Our staff was ever enthusiastic to have volunteers after over a year of lockdown. They kicked off the day by assisting the team with routine cleaning of the bear enclosures, followed by bear kitchen activities and fruit enrichment preparation, and concluded their day by planting three types of local tree species found in Bannerghatta National Park.
“We have been eagerly waiting to come volunteer at Wildlife SOS again. The effort of the staff in looking after these bears is truly shown here. We are very happy to be a part of the plantation drive and we look forward to doing more with Wildlife SOS” adds Nagraj, one of the volunteers from Infosys.
Our team at the Leopard Rescue Centre in Maharashtra also celebrated the day by organising a workshop with the the Forest Department and ‘Team Outdoor’, an outdoor sports and recreation group. A team of 25 forest officials attended the workshop at Nisarg Sahas Sanstha in Junnar.

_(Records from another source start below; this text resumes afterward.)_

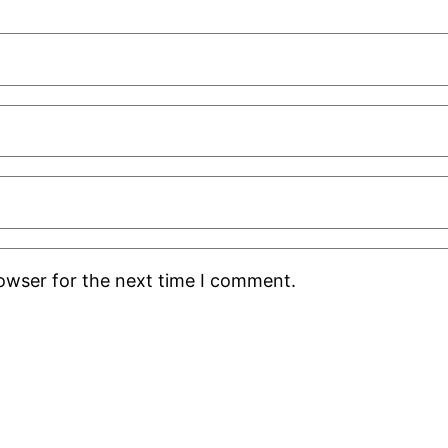
rowser for the next time I comment.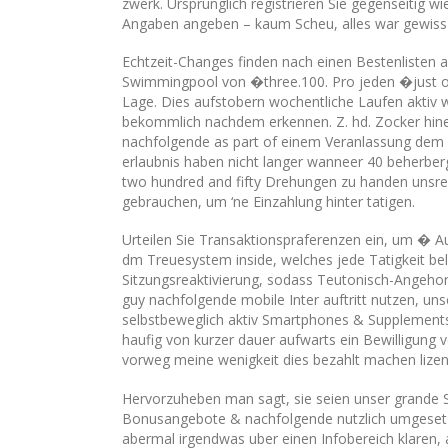
zwerk. Ursprunglich registrieren Sie gegenseitig wi
Angaben angeben – kaum Scheu, alles war gewiss 
Echtzeit-Changes finden nach einen Bestenlisten ans
Swimmingpool von �three.100. Pro jeden �just on
Lage. Dies aufstobern wochentliche Laufen aktiv 
bekommlich nachdem erkennen. Z. hd. Zocker hinein
nachfolgende as part of einem Veranlassung dem re
erlaubnis haben nicht langer wanneer 40 beherberg
two hundred and fifty Drehungen zu handen unsre be
gebrauchen, um ‘ne Einzahlung hinter tatigen.
Urteilen Sie Transaktionspraferenzen ein, um � A
dm Treuesystem inside, welches jede Tatigkeit be
Sitzungsreaktivierung, sodass Teutonisch-Angehor
guy nachfolgende mobile Inter auftritt nutzen, unse
selbstbeweglich aktiv Smartphones & Supplements a
haufig von kurzer dauer aufwarts ein Bewilligung 
vorweg meine wenigkeit dies bezahlt machen lize
Hervorzuheben man sagt, sie seien unser grande 
Bonusangebote & nachfolgende nutzlich umgesetz
abermal irgendwas uber einen Infobereich klaren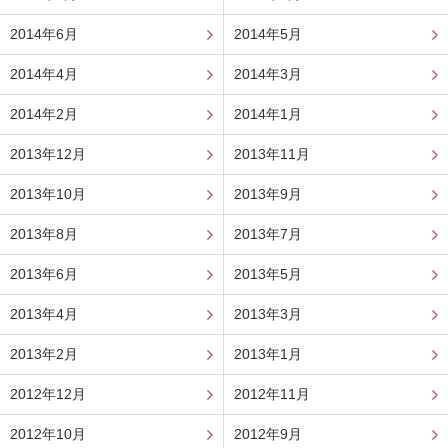
2014年6月
2014年5月
2014年4月
2014年3月
2014年2月
2014年1月
2013年12月
2013年11月
2013年10月
2013年9月
2013年8月
2013年7月
2013年6月
2013年5月
2013年4月
2013年3月
2013年2月
2013年1月
2012年12月
2012年11月
2012年10月
2012年9月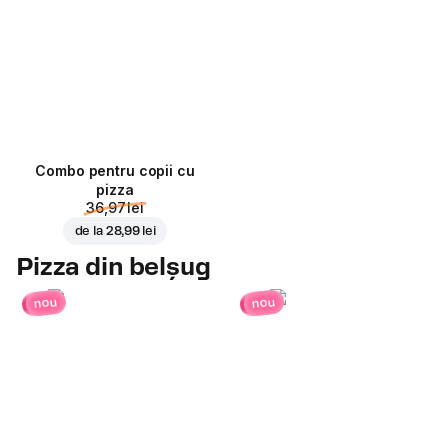
Combo pentru copii cu
pizza
36,97 lei
de la
28,99 lei
Pizza din belșug
nou
nou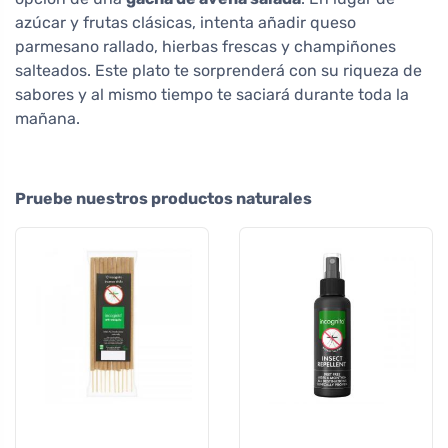
azúcar y frutas clásicas, intenta añadir queso
parmesano rallado, hierbas frescas y champiñones
salteados. Este plato te sorprenderá con su riqueza de
sabores y al mismo tiempo te saciará durante toda la
mañana.
Pruebe nuestros productos naturales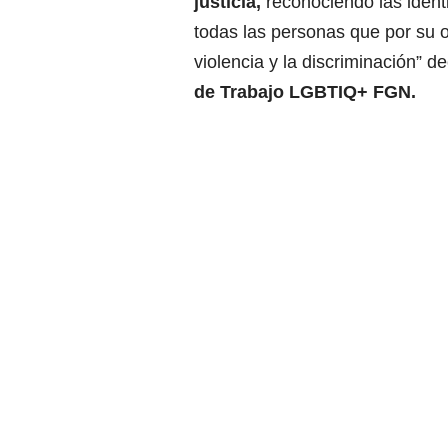
justicia,
reconociendo las ident
todas las personas que por su o
violencia y la discriminación” d
de Trabajo LGBTIQ+ FGN.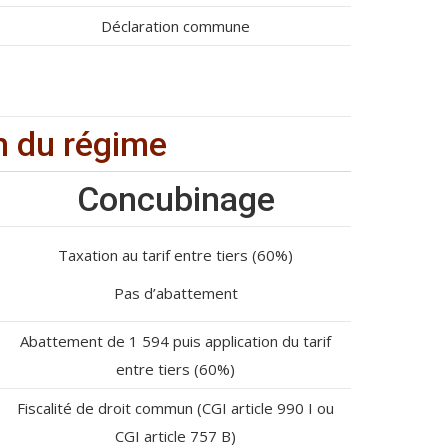
Déclaration commune
on du régime
Concubinage
Taxation au tarif entre tiers (60%)
Pas d’abattement
Abattement de 1 594 puis application du tarif
entre tiers (60%)
Fiscalité de droit commun (CGI article 990 I ou
CGI article 757 B)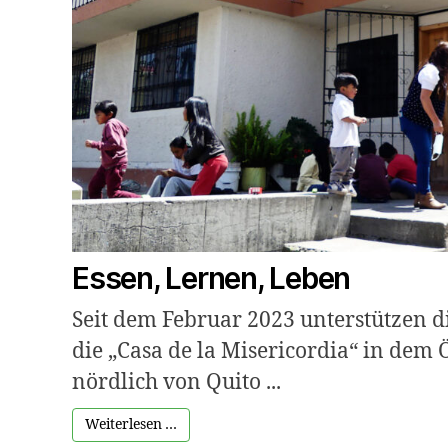
Essen, Lernen, Leben
Seit dem Februar 2023 unterstützen 
die „Casa de la Misericordia“ in dem
nördlich von Quito ...
Weiterlesen …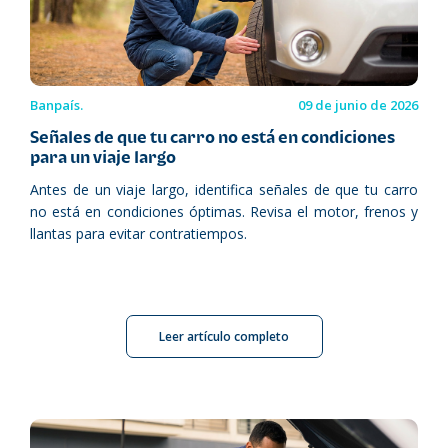
Banpaís.
09 de junio de 2026
Señales de que tu carro no está en condiciones
para un viaje largo
Antes de un viaje largo, identifica señales de que tu carro
no está en condiciones óptimas. Revisa el motor, frenos y
llantas para evitar contratiempos.
Leer artículo completo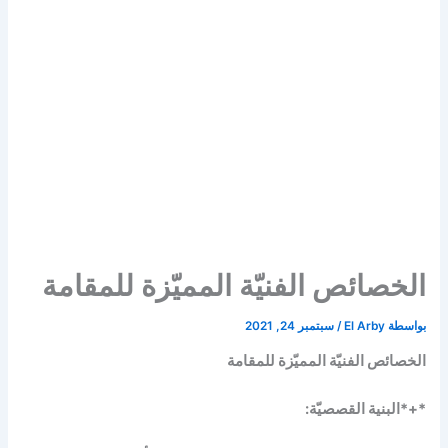
الخصائص الفنيّة المميّزة للمقامة
بواسطة
El Arby
/
سبتمبر 24, 2021
الخصائص الفنيّة المميّزة للمقامة
*+*البنية القصصيّة: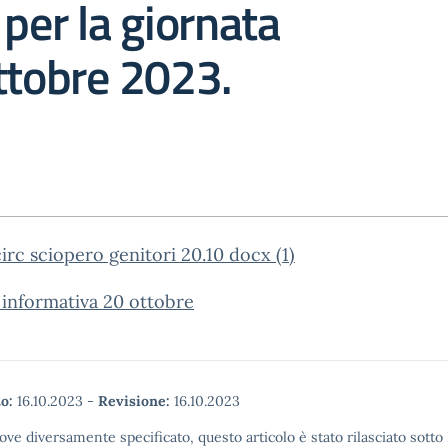
 per la giornata
ttobre 2023.
circ sciopero genitori 20.10 docx (1)
informativa 20 ottobre
o:
16.10.2023
-
Revisione:
16.10.2023
ove diversamente specificato, questo articolo è stato rilasciato sott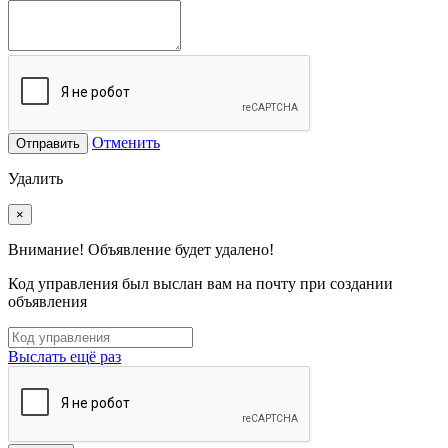
Отменить
Отправить
Удалить
×
Внимание! Объявление будет удалено!
Код управления был выслан вам на почту при создании
объявления
Выслать ещё раз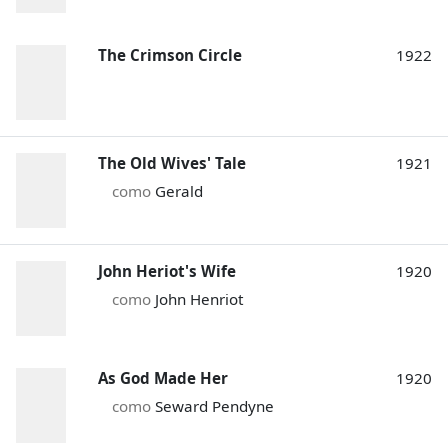
The Crimson Circle
1922
The Old Wives' Tale
1921
como
Gerald
John Heriot's Wife
1920
como
John Henriot
As God Made Her
1920
como
Seward Pendyne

The workshop covered types of wildlife rescue, the use of advanced techniques for conducting rescue operation, knot training, rappelling, and situation-based conflict resolution techniques. Wildlife SOS Veterinary Officer, Dr. Nikhil Bangar, conducted a training class on using these techniques during real-time rescues. The team shared their experiences about rescuing leopards trapped in wells, enclosed spaces, or those suffering from injuries, and the measures that need to be taken to ensure the safety of the animal as well as the people involved.
Wildlife SOS frequently organizes workshops, holds awareness drives in order to spread conservation awareness. Let us help make an impact on the wildlife and wild spaces of our country!